(WORK ORDER): Word for word, write out all the entries below, omitting every picture.

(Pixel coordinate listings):

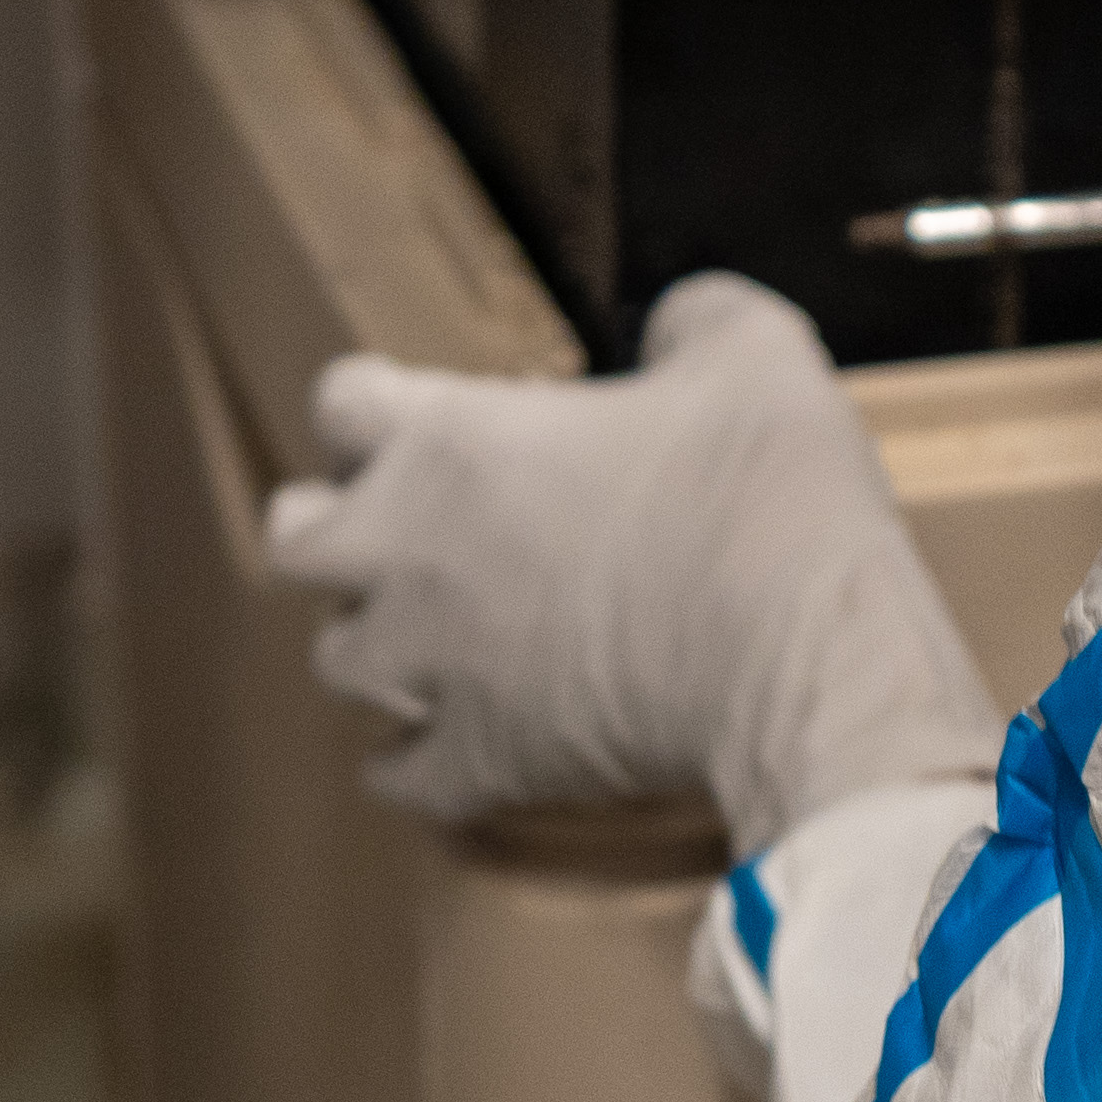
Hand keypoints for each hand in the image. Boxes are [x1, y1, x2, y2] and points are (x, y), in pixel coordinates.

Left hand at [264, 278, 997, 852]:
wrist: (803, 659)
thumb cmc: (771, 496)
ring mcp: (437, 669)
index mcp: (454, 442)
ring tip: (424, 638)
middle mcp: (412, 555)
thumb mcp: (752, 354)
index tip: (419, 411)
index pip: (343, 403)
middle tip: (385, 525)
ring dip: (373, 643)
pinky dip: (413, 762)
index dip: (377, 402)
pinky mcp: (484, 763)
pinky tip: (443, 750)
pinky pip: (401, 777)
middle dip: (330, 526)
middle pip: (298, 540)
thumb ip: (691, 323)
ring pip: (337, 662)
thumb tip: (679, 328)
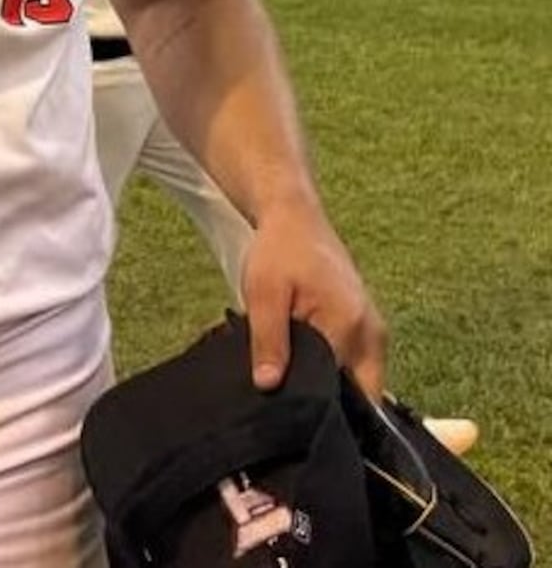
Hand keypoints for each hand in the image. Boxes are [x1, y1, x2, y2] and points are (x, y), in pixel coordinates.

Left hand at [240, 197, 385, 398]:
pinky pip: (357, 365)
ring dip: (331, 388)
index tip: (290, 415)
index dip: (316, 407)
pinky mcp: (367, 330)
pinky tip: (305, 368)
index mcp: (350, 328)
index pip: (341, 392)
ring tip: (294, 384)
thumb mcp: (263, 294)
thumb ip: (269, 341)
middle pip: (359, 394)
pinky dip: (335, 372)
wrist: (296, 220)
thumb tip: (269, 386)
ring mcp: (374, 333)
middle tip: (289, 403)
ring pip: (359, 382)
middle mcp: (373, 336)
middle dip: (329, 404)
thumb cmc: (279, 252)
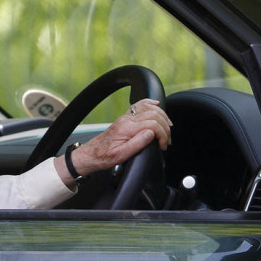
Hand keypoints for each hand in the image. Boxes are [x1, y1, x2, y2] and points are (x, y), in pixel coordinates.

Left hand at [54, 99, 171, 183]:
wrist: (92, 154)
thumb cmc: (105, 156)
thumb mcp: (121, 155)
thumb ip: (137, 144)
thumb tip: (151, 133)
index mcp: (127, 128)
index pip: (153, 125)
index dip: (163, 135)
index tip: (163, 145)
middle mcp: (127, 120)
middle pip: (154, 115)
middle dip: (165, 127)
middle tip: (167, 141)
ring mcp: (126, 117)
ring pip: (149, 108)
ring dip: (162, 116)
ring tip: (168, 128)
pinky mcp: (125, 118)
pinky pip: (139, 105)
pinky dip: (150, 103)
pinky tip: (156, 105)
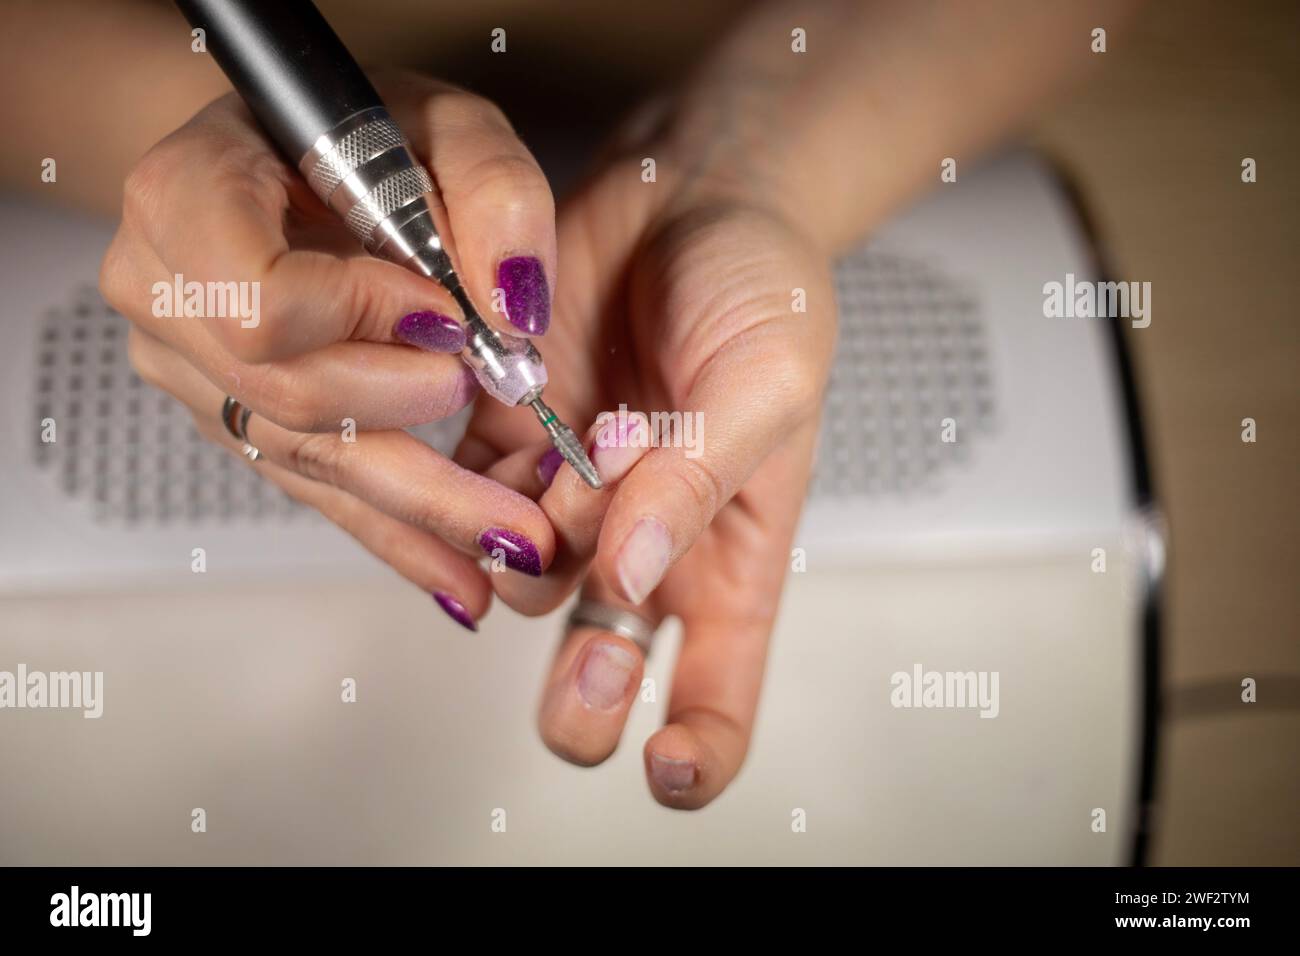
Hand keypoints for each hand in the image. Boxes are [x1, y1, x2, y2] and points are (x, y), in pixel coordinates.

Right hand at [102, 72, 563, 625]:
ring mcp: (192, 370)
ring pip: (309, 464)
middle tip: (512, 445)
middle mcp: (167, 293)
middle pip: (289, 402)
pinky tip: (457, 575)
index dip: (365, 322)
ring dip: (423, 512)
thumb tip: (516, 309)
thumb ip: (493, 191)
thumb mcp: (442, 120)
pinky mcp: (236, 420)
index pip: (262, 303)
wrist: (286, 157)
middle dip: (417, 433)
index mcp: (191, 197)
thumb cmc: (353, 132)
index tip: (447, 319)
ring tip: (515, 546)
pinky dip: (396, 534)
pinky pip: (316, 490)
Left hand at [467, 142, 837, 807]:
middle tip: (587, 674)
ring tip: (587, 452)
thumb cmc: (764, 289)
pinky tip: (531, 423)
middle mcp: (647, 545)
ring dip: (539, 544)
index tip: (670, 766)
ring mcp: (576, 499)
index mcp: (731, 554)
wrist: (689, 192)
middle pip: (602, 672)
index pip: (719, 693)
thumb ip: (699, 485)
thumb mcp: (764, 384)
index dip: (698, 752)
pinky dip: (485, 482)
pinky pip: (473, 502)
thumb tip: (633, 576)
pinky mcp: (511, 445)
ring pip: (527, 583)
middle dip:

(SOLUTION TO THIS PROBLEM):
Hand keypoints for each hand in the image. Boxes are [x1, y1, x2, y2] and points are (x, y), in pixel coordinates.

Left hand at [264, 278, 997, 852]:
wrist: (803, 659)
thumb cmc: (771, 496)
ring mcp: (437, 669)
index mcp: (454, 442)
ring tip: (424, 638)
middle mcp: (412, 555)
thumb mcp: (752, 354)
index tip: (419, 411)
index pip: (343, 403)
middle tip: (385, 525)
ring dip: (373, 643)
pinky dip: (413, 762)
index dip: (377, 402)
pinky mcp: (484, 763)
pinky tip: (443, 750)
pinky pip: (401, 777)
middle dip: (330, 526)
middle pip: (298, 540)
thumb ip: (691, 323)
ring pip: (337, 662)
thumb tip: (679, 328)
Hand keypoints for each hand in the image. Boxes are [x1, y1, x2, y2] and points are (x, y), in pixel coordinates.

Left hand at [240, 197, 385, 398]:
pinky pip: (357, 365)
ring dip: (331, 388)
index tip: (290, 415)
index dip: (316, 407)
pinky mcp: (367, 330)
pinky tip: (305, 368)
index mcp: (350, 328)
index pip: (341, 392)
ring tip: (294, 384)
thumb mcp: (263, 294)
thumb ip: (269, 341)
middle pip: (359, 394)
pinky dip: (335, 372)
wrist: (296, 220)
thumb tip: (269, 386)
ring mcp: (374, 333)
middle tip: (289, 403)
ring pip: (359, 382)
middle mcp: (373, 336)
middle dip: (329, 404)
thumb cmc: (279, 252)
Hand keypoints for each hand in the image. Boxes are [x1, y1, x2, y2] and points are (x, y), in pixel coordinates.

Left hand at [54, 99, 171, 183]:
wrist: (92, 154)
thumb cmc: (105, 156)
thumb mcp: (121, 155)
thumb ip: (137, 144)
thumb tip: (151, 133)
index mcp: (127, 128)
index pip: (153, 125)
index dip: (163, 135)
index tip: (163, 145)
middle mcp: (127, 120)
middle pip: (154, 115)
middle dip: (165, 127)
middle tip: (167, 141)
ring mcp: (126, 117)
ring pip: (149, 108)
ring dip: (162, 116)
ring tip: (168, 128)
pinky mcp: (125, 118)
pinky pip: (139, 105)
pinky dip: (150, 103)
pinky tip: (156, 105)
Hand keypoints for each hand in the image. Boxes are [x1, y1, x2, y2] and points are (x, y), in pixel coordinates.

Right hand at [102, 72, 563, 625]:
ring mcp: (192, 370)
ring pip: (309, 464)
middle tip: (512, 445)
middle mcp: (167, 293)
middle pip: (289, 402)
pinky tip: (457, 575)
index dip: (365, 322)
ring dip: (423, 512)
thumb tip: (516, 309)
thumb ip: (493, 191)
thumb mcp: (442, 120)
pinky mcp: (236, 420)
index pip: (262, 303)
wrist: (286, 157)
middle dip: (417, 433)
index mcp: (191, 197)
thumb cmc: (353, 132)
index tip: (447, 319)
ring tip: (515, 546)
pinky dip: (396, 534)
pinky pip: (316, 490)
Left hand at [467, 142, 837, 807]:
middle tip: (587, 674)
ring tip: (587, 452)
thumb cmc: (764, 289)
pinky tip: (531, 423)
middle mcp: (647, 545)
ring dip: (539, 544)
index tip: (670, 766)
ring mcp: (576, 499)
index mcp: (731, 554)
wrist: (689, 192)
middle pip: (602, 672)
index pip: (719, 693)
thumb ip: (699, 485)
thumb mcp: (764, 384)
index dip: (698, 752)
pinky dip: (485, 482)
pinky pip: (473, 502)
thumb tip: (633, 576)
pinky mcp: (511, 445)
ring pip: (527, 583)
middle dip:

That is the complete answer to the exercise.